According to the report, an assessment of a child’s individual environmental history should be an integral part of asthma management. The authors urged pediatricians to ask families about exposure to the following common triggers:

  • Dust mites and mold: An estimated 30-62% of children with persistent asthma are allergic to dust mites, and about half are sensitive and exposed to mold.
  • Furry pets: Cats and dogs are common furry pets found in homes, yet up to 65% of children with persistent asthma report being allergic.
  • Presence or evidence of pests such as cockroaches and rodents: Cockroach allergen exposure was first linked to asthma morbidity in children in 1997, and the link has been replicated ever since. Nearly 75-80% of U.S. homes contain detectable amounts of mouse allergen. Concentrations in homes in neighborhoods with high poverty rates are up to 1,000-fold higher than those found in suburban homes.
  • Indoor air pollution: Cigarette smoke is a major indoor trigger, with nearly 30% of all U.S. children and 40-60% of U.S. children in low-income households exposed to second-hand smoke in their homes. Additionally, the use of older wood-burning stoves, unvented space heaters, and other sources of combustion can produce nitrogen dioxide and other pollutants which are known to exacerbate asthma symptoms.
  • Household chemicals: Common household items such as air fresheners and cleaning agents include chemicals that can be respiratory irritants and trigger asthma symptoms.
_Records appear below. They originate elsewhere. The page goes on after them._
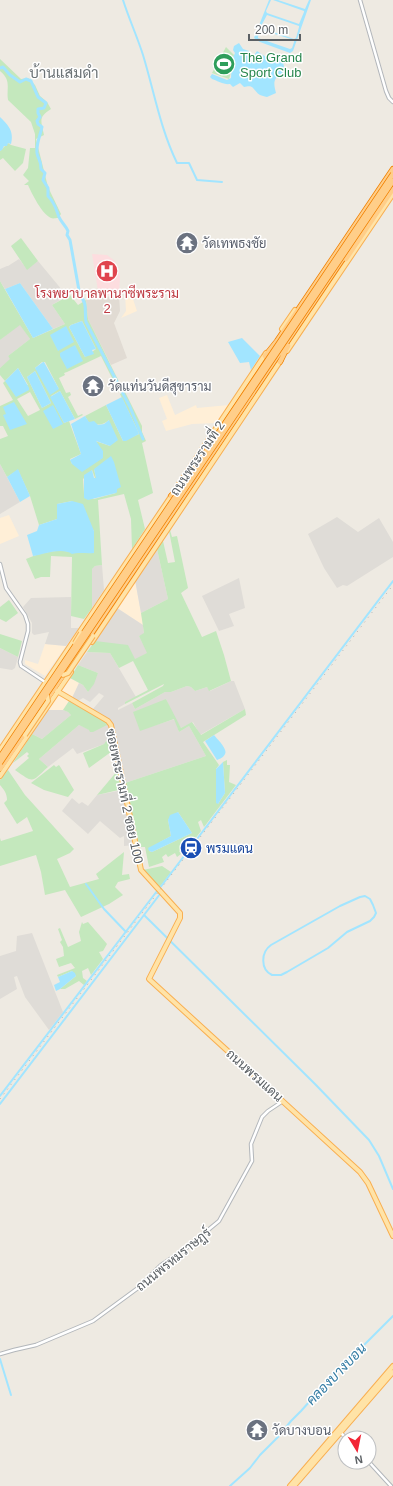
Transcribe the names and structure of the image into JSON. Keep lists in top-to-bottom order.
{
  "streets": {
    "highway": ["ถนนพระรามที่ 2"],
    "main road": ["ซอยพระรามที่ 2 ซอย 100", "ถนนพรมแดน"],
    "street": ["ถนนพรหมราษฎร์"]
  },
  "crossings": [
    ["ถนนพระรามที่ 2", "ซอยพระรามที่ 2 ซอย 100"],
    ["ซอยพระรามที่ 2 ซอย 100", "ถนนพรมแดน"],
    ["ถนนพรมแดน", "ถนนพรหมราษฎร์"]
  ],
  "districts": ["บ้านแสมดำ"],
  "water": ["คลองบางบอน"],
  "places": {
    "sports": ["The Grand Sport Club"],
    "temple": ["วัดเทพธงชัย", "วัดแท่นวันดีสุขาราม", "วัดบางบอน"],
    "hospital": ["โรงพยาบาลพานาซีพระราม 2"],
    "station": ["พรมแดน"]
  },
  "scale_bar": "200 m",
  "north": "bottom"
}
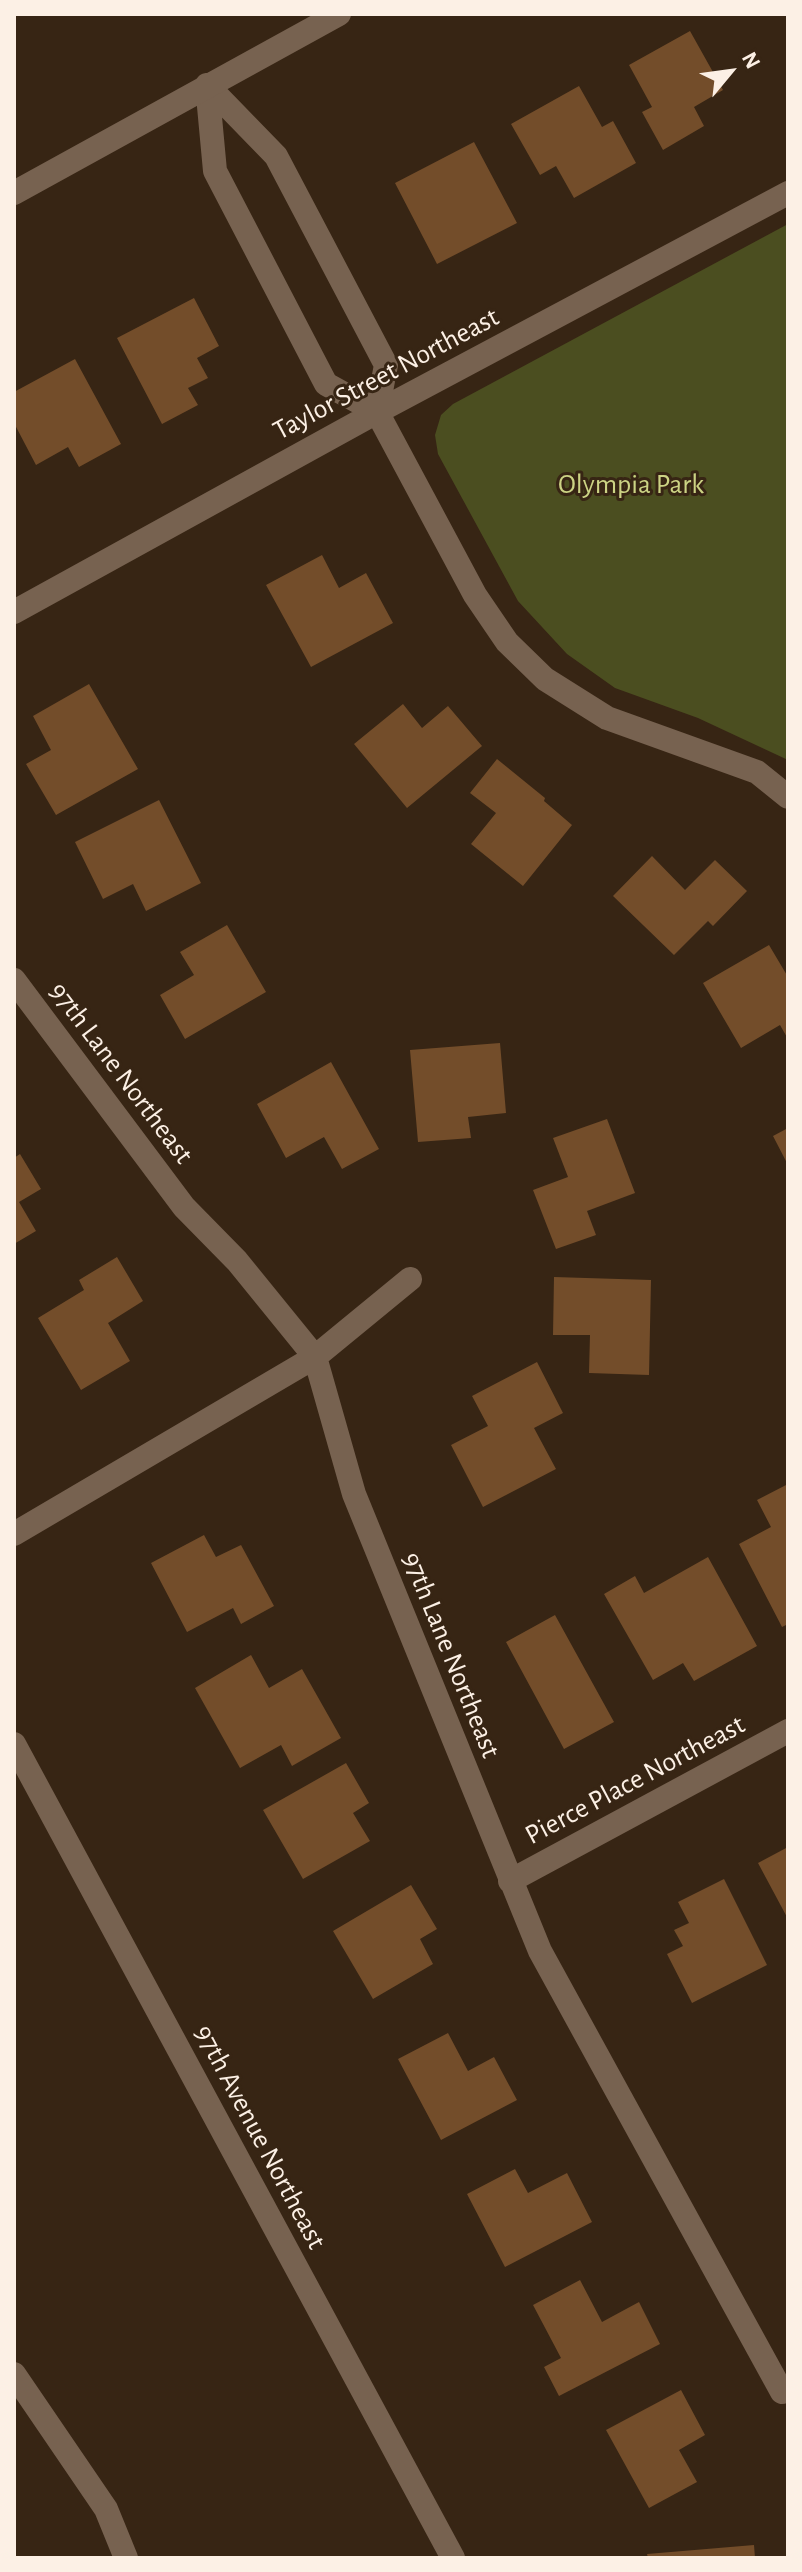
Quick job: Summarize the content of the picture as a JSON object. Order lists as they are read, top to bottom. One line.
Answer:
{"streets":{"street":["Taylor Street Northeast","97th Lane Northeast","Pierce Place Northeast","97th Avenue Northeast"]},"crossings":[["97th Lane Northeast","Pierce Place Northeast"]],"parks":["Olympia Park"],"north":"top right"}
The report also recommended use of allergen-specific blood antibody tests, or a referral to an allergist for skin testing, in order to identify indoor allergens likely to contribute to a child’s asthma.

“Which exposures to focus on will be informed by questions the pediatrician asks of the family,” Matsui said. “Asking about pets will identify children who may have pet allergen exposure contributing to their asthma. Similarly, asking about signs of mouse or cockroach infestation will indicate which children might be at risk from these exposures.”
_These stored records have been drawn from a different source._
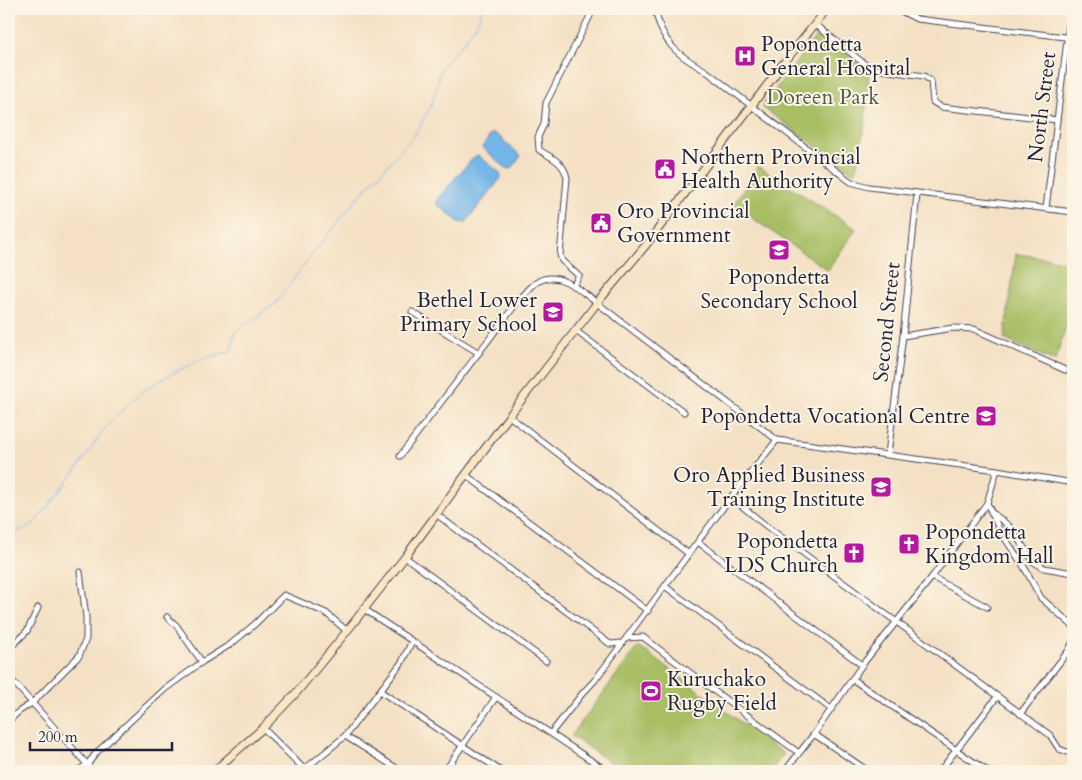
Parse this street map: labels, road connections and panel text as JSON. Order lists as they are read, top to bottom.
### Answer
{
  "streets": {
    "street": ["North Street", "Second Street"]
  },
  "parks": ["Doreen Park"],
  "places": {
    "hospital": ["Popondetta General Hospital"],
    "public building": ["Northern Provincial Health Authority", "Oro Provincial Government"],
    "school or university": [
      "Popondetta Secondary School",
      "Bethel Lower Primary School",
      "Popondetta Vocational Centre",
      "Oro Applied Business Training Institute"
    ],
    "church": ["Popondetta Kingdom Hall", "Popondetta LDS Church"],
    "sports": ["Kuruchako Rugby Field"]
  },
  "scale_bar": "200 m"
}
Additionally, pediatricians should routinely ask about second-hand smoke exposure as this will guide further discussion about ways to eliminate or reduce a child’s exposure to smoke, she said.

However, not all exposures can be identified by querying families, she cautioned: “Dust mites … they are microscopic. Allergy testing will reveal if a child is allergic to dust mites, and if so, dust mite precautions can be recommended. In some arid regions of the country, however, dust mite exposure is very low and not likely relevant.”

Once triggers are identified, pediatricians can tailor environmental control strategies — such as source removal, source control, and mitigation strategies — to each potentially relevant indoor exposure.

For example, the best way to reduce or eliminate tobacco smoke exposure was smoking cessation by close family members and caregivers. “Once these exposures are removed, children typically have a marked improvement in their asthma and can have reduced need for medications,” Matsui said.

High-efficiency particulate air purifiers and allergen-proof mattress and pillow encasements were cited in the report as effective mitigation strategies for dust mites.

Matsui et al also highlighted the importance of education: “Primary care pediatricians, allergists, pediatric pulmonologists, other health care workers, or community health workers trained in asthma environmental control and asthma education,” should all be prepared to communicate knowledge on triggers.

And although many insurers do not currently cover environmental assessments and control measures, there are both public and private resources available to aid pediatricians, specialists, and patients with environmental remediation efforts.